Im Zusammenhang mit dem sehr sehenswerten Film über Zwingli und der bevorstehenden Ausstellungen über Gottfried Keller (01.03.-26.05.19 im Strauhof) und Alfred Escher (Wanderausstellung vom 16.08.-27.10.19) bin ich auf ein grossartiges kleines Buch von Konrad Farner gestossen: Zürichs Geschichte – Chronik einer Manteldemokratie.
Das Buch beschreibt auf nur 60 Seiten die Geschichte der Stadt Zürich zwischen 929 und 1956 und deren Beziehungen zur Umgebung mit einer unglaublichen Präzision und Eindrücklichkeit. Zugleich ist es eine Lektion des dialektischen Materialismus im allerbesten Sinn. Karl Marx und Friedrich Engels hätten wahrscheinlich ihre helle Freude an diesem kleinen Werk. Es müsste an der Uni Zürich Pflichtlektüre für alle Geschichts- und Philosophiestudenten werden.

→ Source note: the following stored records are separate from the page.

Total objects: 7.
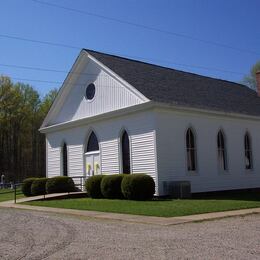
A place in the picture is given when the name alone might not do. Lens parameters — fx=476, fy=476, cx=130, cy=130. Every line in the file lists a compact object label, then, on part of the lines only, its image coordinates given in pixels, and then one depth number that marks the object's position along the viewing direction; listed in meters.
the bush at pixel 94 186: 25.59
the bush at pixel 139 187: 23.12
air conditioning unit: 23.88
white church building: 25.20
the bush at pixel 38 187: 28.83
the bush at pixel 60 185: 28.46
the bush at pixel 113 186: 24.44
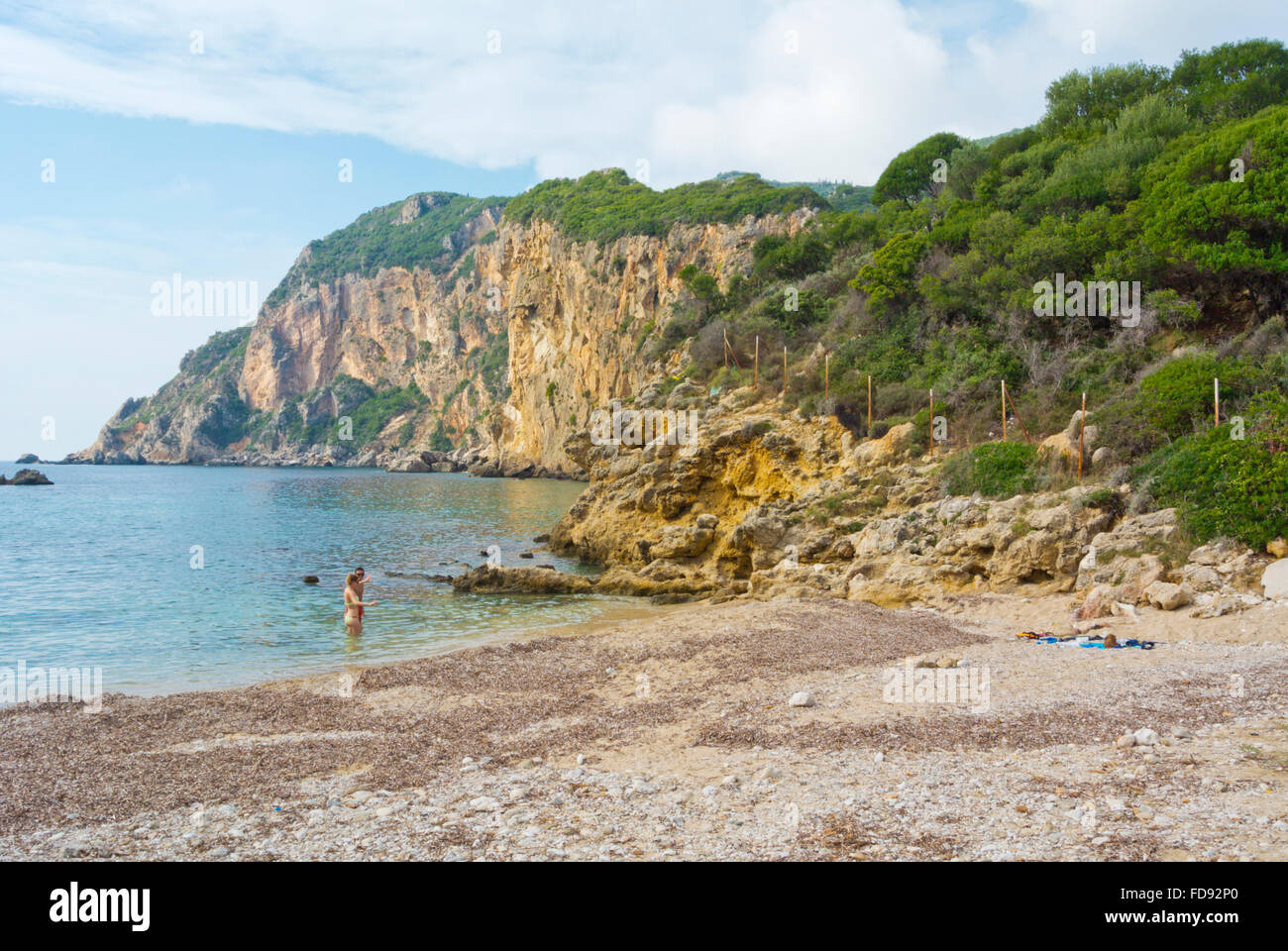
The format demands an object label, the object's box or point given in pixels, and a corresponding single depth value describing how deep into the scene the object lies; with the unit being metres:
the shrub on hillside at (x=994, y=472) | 16.71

Der Essay ist die erweiterte Form einer Rede, die Konrad Farner (unser langjähriges und aktives Mitglied, einer der besten Philosophen und Kunsttheoretiker der Schweiz) zur 600-Jahr-Feier von Zürichs Beitritt zum Eidgenössischen Bund hielt. Konrad Farner schreibt: „Der Restbestand der vom Autor im Selbstverlag herausgegebenen Erstausgabe wurde im November 1956 von randalierenden Faschisten [anlässlich des von der NZZ unterstützten Thalwiler Pogroms – Anmerkung von K+V] öffentlich verbrannt“.
Das Büchlein erschien dann 1971 wieder bei der Verlagsgenossenschaft Zürich und wurde von Buch 2000, Affoltern am Albis, ausgeliefert, später in einer 2. Auflage beim Limmat Verlag. Leider ist es vergriffen und nur noch in verschiedenen Bibliotheken und antiquarisch erhältlich.
PS: Einige Zitate von Gottfried Keller aus dem Buch:
Anlässlich eines Zugs von Knaben durch ein zürcherisches Textildorf – während aus öden Farikfenstern ihnen schmale, kranke Kindergesichter traurig nachblicken – schreibt Keller: „Wessen Kinder sind nun dies? Wollen wir sagen, der Unfreien? Das geht nicht; denn ihre Väter, die auch in der Fabrik arbeiten, haben das Recht, zu den Wahlen zu gehen, wie die Väter der andern; ja, sie werden vom Fabrikherrn sogar dazu aufgeboten; nur ist ihnen zu raten, dass sie so stimmen, wie ihnen anempfohlen wird.“
Oder: „Es wird eine Zeit kommen, wo in unserem Lande, wie anderwärts, sich grosse Massen Geldes zusammenhängen, ohne auf tüchtige Weise erarbeitet oder erspart worden zu sein; dann wird es gelten, dem Teufel die Zähne zu weisen; dann wird es sich zeigen, ob der Faden und die Farbe gut sind an unserm Fahnentuch!“ (Ich empfehle diesen Text insbesondere auch den Blocher-Gläubigen.)